CALVINO, Italo, Si par une nuit d’hiver un voyageur, Éditions du seuil, Paris, 1995, 288 pages.
CHABANNE, Jean-Charles, «La lecture avant la lecture», Le Français aujourd’hui, no 117, mars 1998, p.88-98.
DUFAYS, Jean-Louis, «Culture/compétence/plaisir : la nécessaire alchimie de la lecture littéraire», Pour une lecture littéraire 2, Bilan et confrontations. Actes du colloque de Louvain-la-Neuve (3-5 mai 1995), Bruxelles, De Boeck & Duculot, p.167-175.
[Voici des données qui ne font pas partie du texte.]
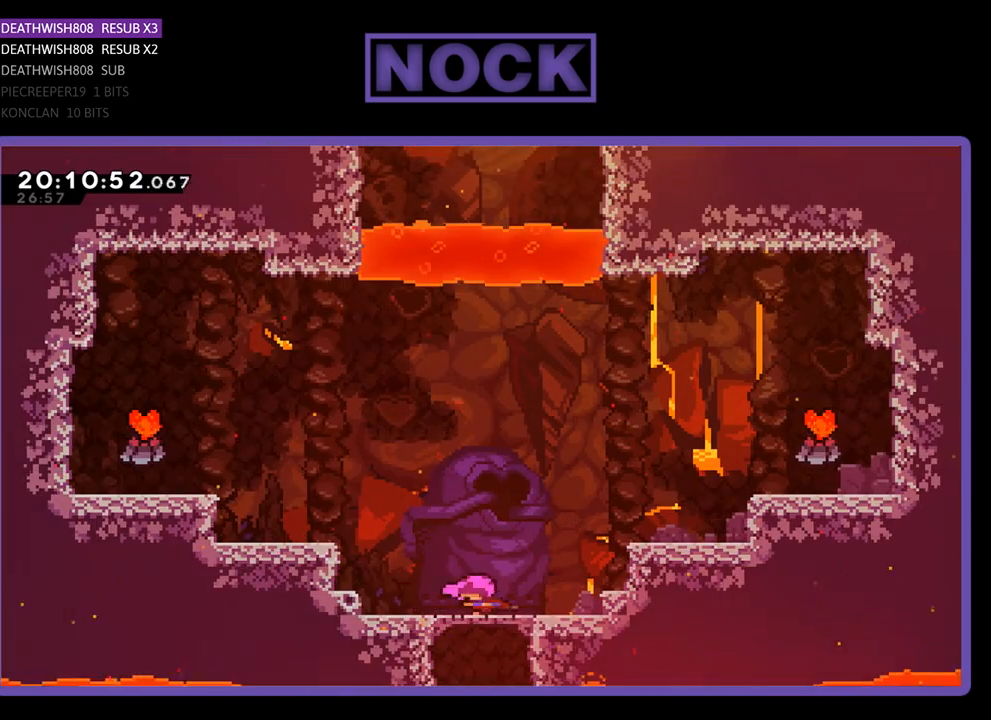
{"buttons": ["CROSS", "R2", "DPAD_LEFT"], "left_stick": "center", "right_stick": "center", "events": [[167, "CROSS", "down"]]}
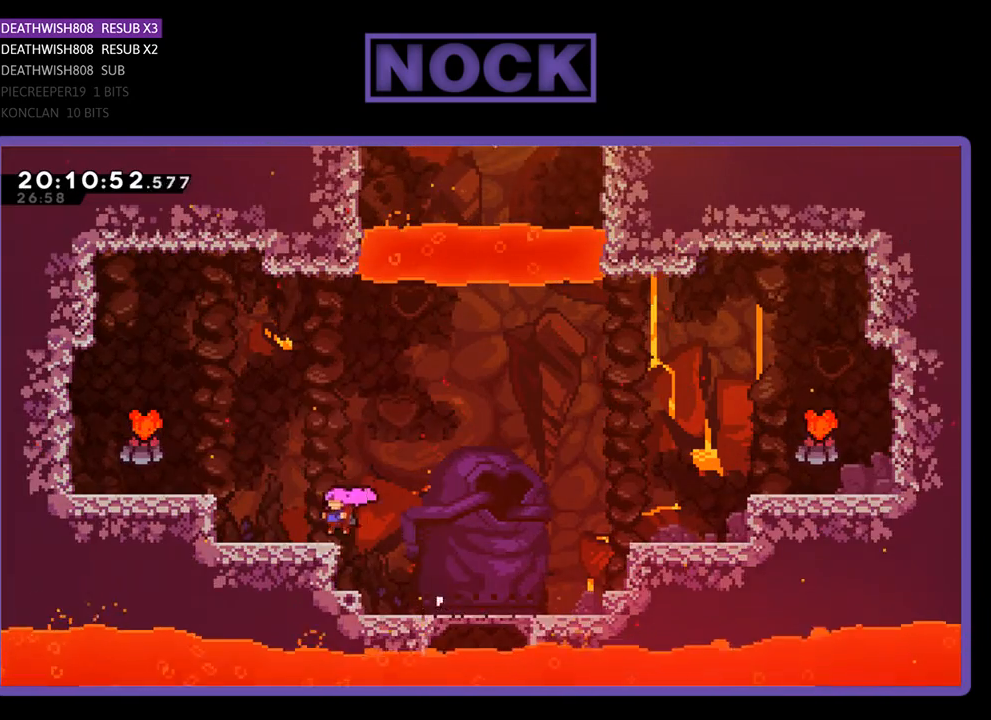
{"buttons": ["CROSS", "R2", "DPAD_LEFT"], "left_stick": "center", "right_stick": "center", "events": [[133, "CROSS", "up"], [200, "CROSS", "down"]]}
GIASSON, Jocelyne et Yves BERTRAND, «La veille éducative ou être à l'affût de ce qui vient», dans Vie pédagogique, no 100, septembre-octobre, 1996, p. 30-42.
L’ITALIEN-SAVARD, Isabelle, «Quand un personnage rencontre un personnage…», dans Québec-français, no 132, hiver 2004, p. 32-35.
MAUPASSANT, Guy de, Le Horla, Éditions Gallimard, Paris, 1986, 80 pages.
THERRIEN, Michel, «De la définition du littéraire et des œuvres à proposer aux jeunes», dans Monique Noël Gaudrault et al., Didactique du français. Bilan et perspectives, Québec, Nuit blanche,1997, p. 19-31.